Allah Ta'ala berfirman:
“Dan sungguhnya Kami telah mengutus rasul pada tiap-tiap umat (untuk menyerukan): “Sembahlah Allah (saja), dan jauhilah Thaghut itu” (QS. An Nahl:36).
“Dan Ibrahim telah mewasiatkan ucapan itu kepada anak-anaknya, demikian pula Ya’qub. (Ibrahim berkata): “Hai anak-anakku! Sesungguhnya Allah telah memilih agama ini bagimu, maka janganlah kalian mati kecuali dalam (keadaan) Islam” (QS. Al Baqarah: 132)
Nabi Isa 'alaihissalam sendiri berseru kepada kaumnya:
“Dan (Isa) Al-Masih berkata, “Hai Bani Israil, sembahlah Allah, Rabb-ku dan juga Rabb kalian. Sesungguhnya orang yang mempersekutukan (sesuatu dengan) Allah (dalam ibadahnya), maka Allah haramkan surga untuknya, dan tempat kembalinya ialah neraka. Dan orang-orang zalim itu tidak memiliki seorang penolong pun (yang akan menolongnya dari siksa api neraka." (QS. Al-Maidah :72)
وَقَالُوا اتَّخَذَ الرَّحْمَنُ وَلَدًا (88) لَقَدْ جِئْتُمْ شَيْئًا إِدًّا (89) تَكَادُ السَّمَوَاتُ يَتَفَطَّرْنَ مِنْهُ وَتَنْشَقُّ الْأَرْضُ وَتَخِرُّ الْجِبَالُ هَدًّا (90) أَنْ دَعَوْا لِلرَّحْمَنِ وَلَدًا (91) وَمَا يَنْبَغِي لِلرَّحْمَنِ أَنْ يَتَّخِذَ وَلَدًا (92)
“Dan mereka berkata: “Tuhan Yang Maha Pemurah mengambil (mempunyai) anak.” Sesungguhnya kamu telah mendatangkan sesuatu perkara yang sangat mungkar, hampir-hampir langit pecah karena ucapan itu, dan bumi belah, dan gunung-gunung runtuh, karena mereka menda’wakan Allah Yang Maha Pemurah mempunyai anak.
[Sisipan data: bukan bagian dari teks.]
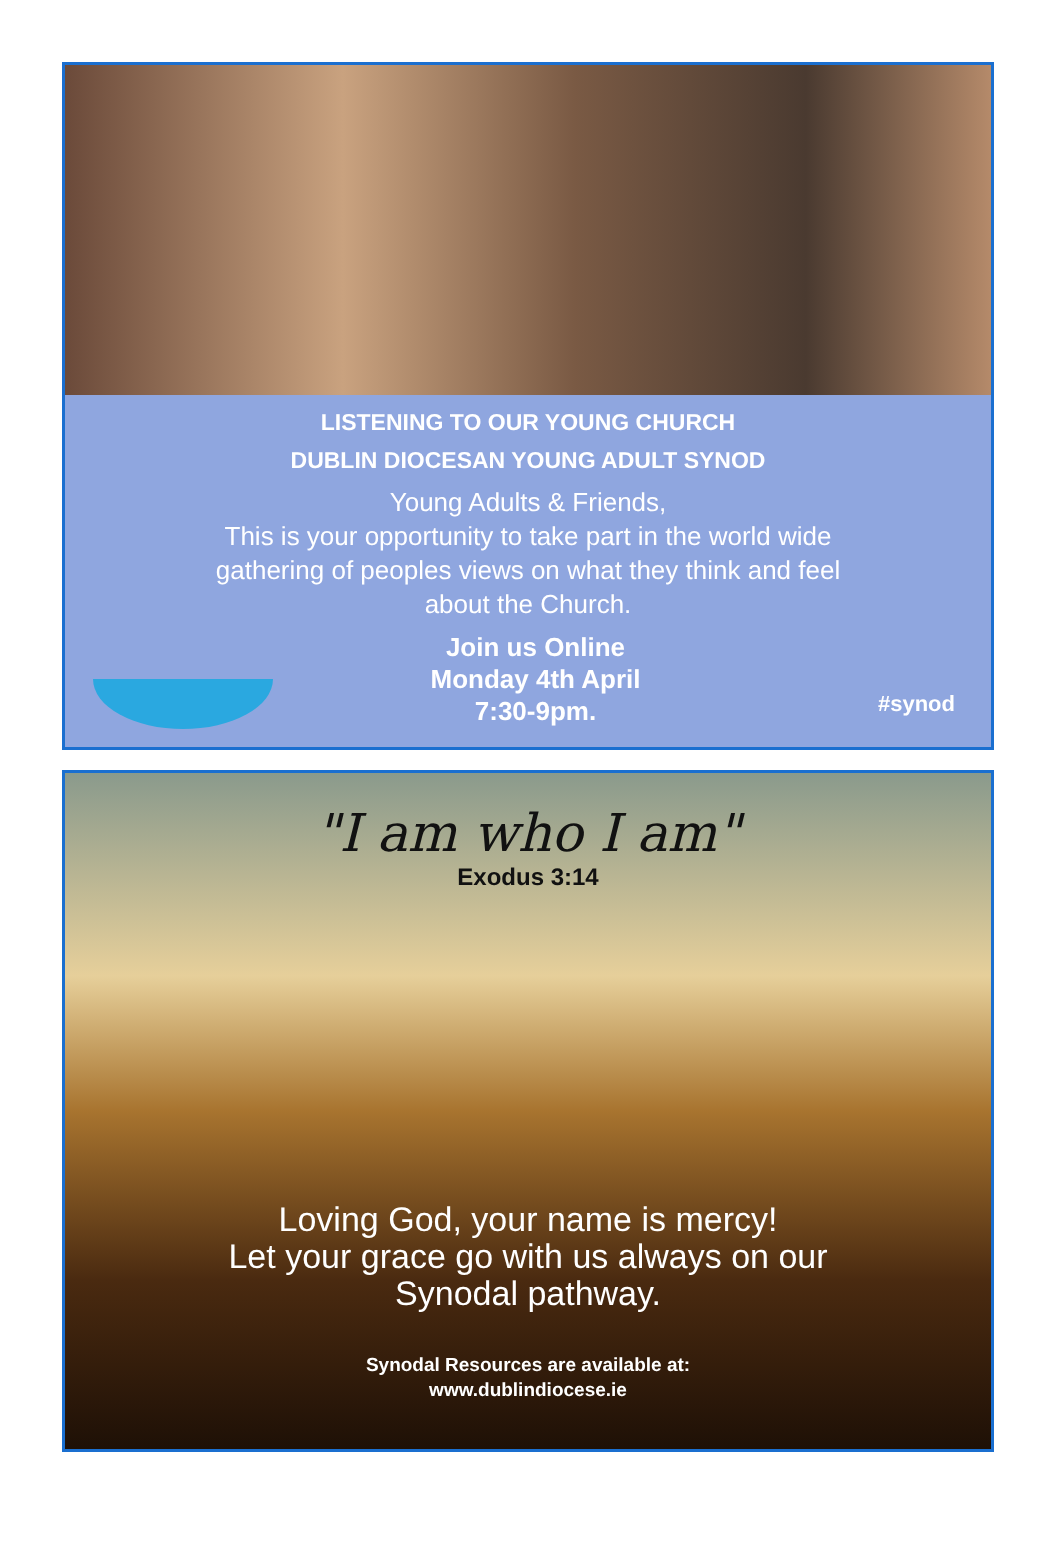LISTENING TO OUR YOUNG CHURCH
DUBLIN DIOCESAN YOUNG ADULT SYNOD
Young Adults & Friends,
This is your opportunity to take part in the world wide
gathering of peoples views on what they think and feel
about the Church.
Join us Online
Monday 4th April
7:30-9pm.
#synod
"I am who I am"
Exodus 3:14
Loving God, your name is mercy!
Let your grace go with us always on our
Synodal pathway.
Synodal Resources are available at:
www.dublindiocese.ie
Dan tidak layak bagi Tuhan Yang Maha Pemurah mengambil (mempunyai) anak.” (QS. Maryam: 88-92)
Sebanyak apapun amal shalih, jika mempersekutukan Allah dan tidak bertaubat hingga maut datang, maka amalan itu tidaklah berguna disisi Allah Ta'ala, dan akan kekal di neraka (lihat surat Az-Zumar ayat 65). Wal 'iyadzu billah.
Setiap tahun kita dapat menyaksikan, bagaimana sebagian kita (muslim), lebih sibuk mengucapkan selamat perayaan agama lain atas kelahiran nabi yang mereka tuhankan.
Setidaknya, jika tidak mampu menyeru untuk mentauhidkan Allah.. maka selamatkanlah aqidah kita dengan tidak turut serta dan tidak mendukung keyakinan mereka dengan cara berlepas diri.
Lakum dinukum waliya din
(Untuk kalian agama kalian dan untukku agamaku)
Ayat ini berbicara tentang bara (berlepas diri) bukan tentang kebebasan berkeyakinan.